◆ TASK DATA ◆

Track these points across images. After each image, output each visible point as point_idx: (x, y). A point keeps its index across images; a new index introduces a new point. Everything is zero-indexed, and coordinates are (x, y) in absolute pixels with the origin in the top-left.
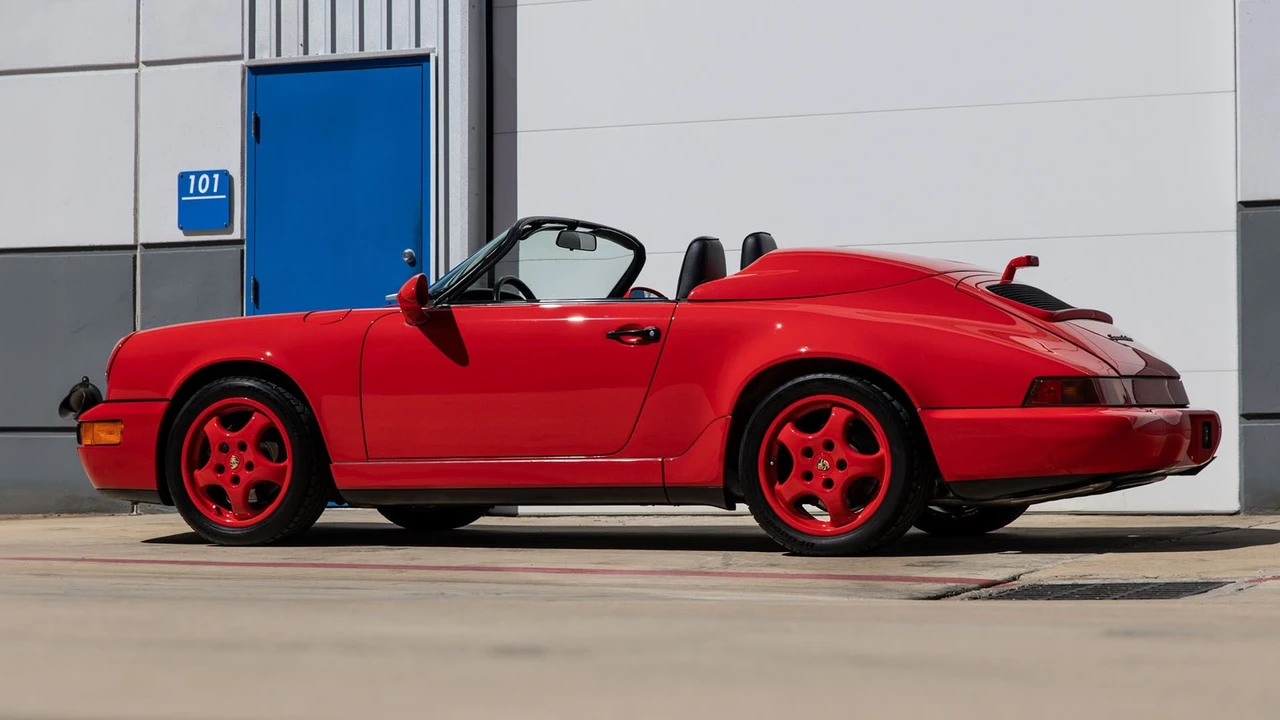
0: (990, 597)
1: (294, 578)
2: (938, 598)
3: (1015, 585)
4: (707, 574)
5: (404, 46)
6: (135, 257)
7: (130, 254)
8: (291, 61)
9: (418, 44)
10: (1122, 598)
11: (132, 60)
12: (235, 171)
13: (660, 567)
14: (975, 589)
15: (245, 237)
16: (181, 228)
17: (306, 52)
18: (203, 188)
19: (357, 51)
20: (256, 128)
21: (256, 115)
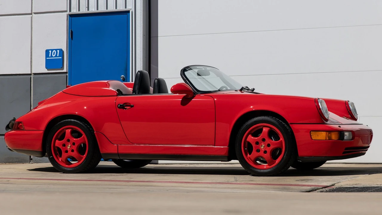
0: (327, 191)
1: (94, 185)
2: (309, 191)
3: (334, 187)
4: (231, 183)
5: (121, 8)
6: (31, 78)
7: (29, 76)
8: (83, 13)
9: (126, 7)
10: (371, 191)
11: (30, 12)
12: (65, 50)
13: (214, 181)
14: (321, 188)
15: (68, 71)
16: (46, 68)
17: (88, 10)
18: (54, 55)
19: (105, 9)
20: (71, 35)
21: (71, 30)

◆ TASK REQUIREMENTS ◆
Please set the records down again exactly as written. The pictures should not be included.

◆ SOLUTION FOR THIS PROBLEM ◆
Track these points across images. After each image, output each visible point as point_idx: (x, y). A point keeps its index across images; a new index introduces a new point. Everything is zero-indexed, and coordinates are (x, y) in absolute pixels with the origin in the top-left.
0: (990, 597)
1: (294, 578)
2: (938, 598)
3: (1015, 585)
4: (707, 574)
5: (404, 46)
6: (135, 257)
7: (130, 254)
8: (291, 61)
9: (418, 44)
10: (1122, 598)
11: (132, 60)
12: (235, 171)
13: (660, 567)
14: (975, 589)
15: (245, 237)
16: (181, 228)
17: (306, 52)
18: (203, 188)
19: (357, 51)
20: (256, 128)
21: (256, 115)
0: (327, 191)
1: (94, 185)
2: (309, 191)
3: (334, 187)
4: (231, 183)
5: (121, 8)
6: (31, 78)
7: (29, 76)
8: (83, 13)
9: (126, 7)
10: (371, 191)
11: (30, 12)
12: (65, 50)
13: (214, 181)
14: (321, 188)
15: (68, 71)
16: (46, 68)
17: (88, 10)
18: (54, 55)
19: (105, 9)
20: (71, 35)
21: (71, 30)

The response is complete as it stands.